TASK DETAILS: Count, in the entries below, the lines in which "Assessment" occurs. Give the number, nothing more.

EXTRACTED INFORMATION:
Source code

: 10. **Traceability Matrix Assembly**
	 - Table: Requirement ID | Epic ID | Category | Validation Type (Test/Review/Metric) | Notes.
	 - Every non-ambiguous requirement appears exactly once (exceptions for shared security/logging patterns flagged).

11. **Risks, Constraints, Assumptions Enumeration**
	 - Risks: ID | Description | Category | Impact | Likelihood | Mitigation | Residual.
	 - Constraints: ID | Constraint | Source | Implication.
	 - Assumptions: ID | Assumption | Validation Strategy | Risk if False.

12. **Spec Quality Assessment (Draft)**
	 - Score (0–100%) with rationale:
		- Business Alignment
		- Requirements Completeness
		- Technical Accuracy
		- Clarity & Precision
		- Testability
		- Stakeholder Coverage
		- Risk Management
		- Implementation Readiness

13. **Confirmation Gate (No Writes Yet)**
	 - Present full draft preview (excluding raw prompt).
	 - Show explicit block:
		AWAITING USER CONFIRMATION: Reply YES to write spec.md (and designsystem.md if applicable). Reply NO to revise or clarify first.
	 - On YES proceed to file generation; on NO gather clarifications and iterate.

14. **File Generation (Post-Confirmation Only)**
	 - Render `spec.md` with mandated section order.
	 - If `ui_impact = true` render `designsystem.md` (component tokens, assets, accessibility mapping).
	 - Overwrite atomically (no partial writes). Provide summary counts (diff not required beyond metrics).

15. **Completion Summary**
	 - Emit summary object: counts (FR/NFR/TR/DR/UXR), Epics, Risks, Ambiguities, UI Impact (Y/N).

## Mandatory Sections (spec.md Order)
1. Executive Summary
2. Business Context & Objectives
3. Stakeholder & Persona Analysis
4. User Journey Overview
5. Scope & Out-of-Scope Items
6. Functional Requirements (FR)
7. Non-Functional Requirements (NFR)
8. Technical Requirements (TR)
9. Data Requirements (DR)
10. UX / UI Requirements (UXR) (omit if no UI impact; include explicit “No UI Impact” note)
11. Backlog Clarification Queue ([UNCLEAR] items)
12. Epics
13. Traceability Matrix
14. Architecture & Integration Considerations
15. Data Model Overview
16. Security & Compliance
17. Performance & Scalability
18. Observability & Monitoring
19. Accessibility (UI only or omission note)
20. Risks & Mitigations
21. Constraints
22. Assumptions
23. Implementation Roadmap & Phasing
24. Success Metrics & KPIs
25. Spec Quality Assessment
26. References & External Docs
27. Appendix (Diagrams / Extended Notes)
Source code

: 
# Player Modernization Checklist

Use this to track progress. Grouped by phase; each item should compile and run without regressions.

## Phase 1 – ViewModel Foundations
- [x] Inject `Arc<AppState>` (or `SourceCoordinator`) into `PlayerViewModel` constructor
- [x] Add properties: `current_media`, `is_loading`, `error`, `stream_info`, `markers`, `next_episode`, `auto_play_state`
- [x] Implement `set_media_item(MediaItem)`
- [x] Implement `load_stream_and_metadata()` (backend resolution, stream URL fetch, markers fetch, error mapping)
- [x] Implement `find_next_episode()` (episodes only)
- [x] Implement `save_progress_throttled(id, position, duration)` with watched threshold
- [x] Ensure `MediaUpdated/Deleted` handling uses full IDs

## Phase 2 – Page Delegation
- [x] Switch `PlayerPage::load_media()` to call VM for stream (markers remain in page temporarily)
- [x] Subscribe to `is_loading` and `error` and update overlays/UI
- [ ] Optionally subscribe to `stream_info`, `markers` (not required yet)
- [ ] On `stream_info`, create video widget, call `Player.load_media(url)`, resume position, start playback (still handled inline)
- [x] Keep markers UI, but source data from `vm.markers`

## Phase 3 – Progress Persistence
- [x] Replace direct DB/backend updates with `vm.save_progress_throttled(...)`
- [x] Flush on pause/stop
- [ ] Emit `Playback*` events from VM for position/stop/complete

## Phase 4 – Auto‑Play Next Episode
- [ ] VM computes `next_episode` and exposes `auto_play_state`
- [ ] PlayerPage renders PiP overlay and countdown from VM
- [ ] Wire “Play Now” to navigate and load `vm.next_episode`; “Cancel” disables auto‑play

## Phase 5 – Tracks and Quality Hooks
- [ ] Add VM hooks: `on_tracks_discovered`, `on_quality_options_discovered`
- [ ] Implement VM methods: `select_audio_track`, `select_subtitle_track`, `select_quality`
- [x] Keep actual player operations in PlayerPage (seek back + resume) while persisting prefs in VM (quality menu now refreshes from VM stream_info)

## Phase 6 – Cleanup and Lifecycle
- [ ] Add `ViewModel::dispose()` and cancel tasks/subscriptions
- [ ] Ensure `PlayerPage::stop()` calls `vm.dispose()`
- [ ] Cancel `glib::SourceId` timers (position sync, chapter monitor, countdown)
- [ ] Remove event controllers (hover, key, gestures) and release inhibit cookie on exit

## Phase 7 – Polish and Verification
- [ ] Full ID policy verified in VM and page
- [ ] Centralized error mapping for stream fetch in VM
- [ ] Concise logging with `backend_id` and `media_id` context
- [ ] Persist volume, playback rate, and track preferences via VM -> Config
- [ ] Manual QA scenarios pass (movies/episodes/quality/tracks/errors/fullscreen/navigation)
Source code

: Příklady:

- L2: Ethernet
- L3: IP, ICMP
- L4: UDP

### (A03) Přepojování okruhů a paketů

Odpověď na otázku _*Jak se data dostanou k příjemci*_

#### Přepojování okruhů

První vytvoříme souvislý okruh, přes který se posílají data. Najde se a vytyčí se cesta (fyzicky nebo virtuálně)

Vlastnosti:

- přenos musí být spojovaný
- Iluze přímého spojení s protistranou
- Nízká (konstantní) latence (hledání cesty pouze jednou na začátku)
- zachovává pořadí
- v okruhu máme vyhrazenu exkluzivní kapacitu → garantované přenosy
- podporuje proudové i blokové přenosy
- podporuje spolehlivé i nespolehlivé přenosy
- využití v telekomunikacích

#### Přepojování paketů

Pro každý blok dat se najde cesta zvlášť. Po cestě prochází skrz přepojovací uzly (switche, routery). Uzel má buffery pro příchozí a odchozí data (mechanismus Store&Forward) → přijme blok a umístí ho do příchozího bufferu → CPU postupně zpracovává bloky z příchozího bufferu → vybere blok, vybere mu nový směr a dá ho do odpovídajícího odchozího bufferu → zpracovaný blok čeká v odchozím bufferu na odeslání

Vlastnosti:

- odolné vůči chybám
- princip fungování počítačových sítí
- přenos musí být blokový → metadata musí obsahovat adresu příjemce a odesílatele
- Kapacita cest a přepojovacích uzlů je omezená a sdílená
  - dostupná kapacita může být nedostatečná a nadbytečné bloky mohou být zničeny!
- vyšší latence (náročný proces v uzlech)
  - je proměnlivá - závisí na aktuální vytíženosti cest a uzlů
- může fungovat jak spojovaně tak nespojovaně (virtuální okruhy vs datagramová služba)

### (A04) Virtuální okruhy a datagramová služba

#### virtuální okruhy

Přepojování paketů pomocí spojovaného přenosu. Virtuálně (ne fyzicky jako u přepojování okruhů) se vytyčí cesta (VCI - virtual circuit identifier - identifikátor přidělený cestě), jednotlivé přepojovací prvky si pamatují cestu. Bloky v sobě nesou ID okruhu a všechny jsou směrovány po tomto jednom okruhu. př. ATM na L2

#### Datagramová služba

EXERCISE SOLUTION: 2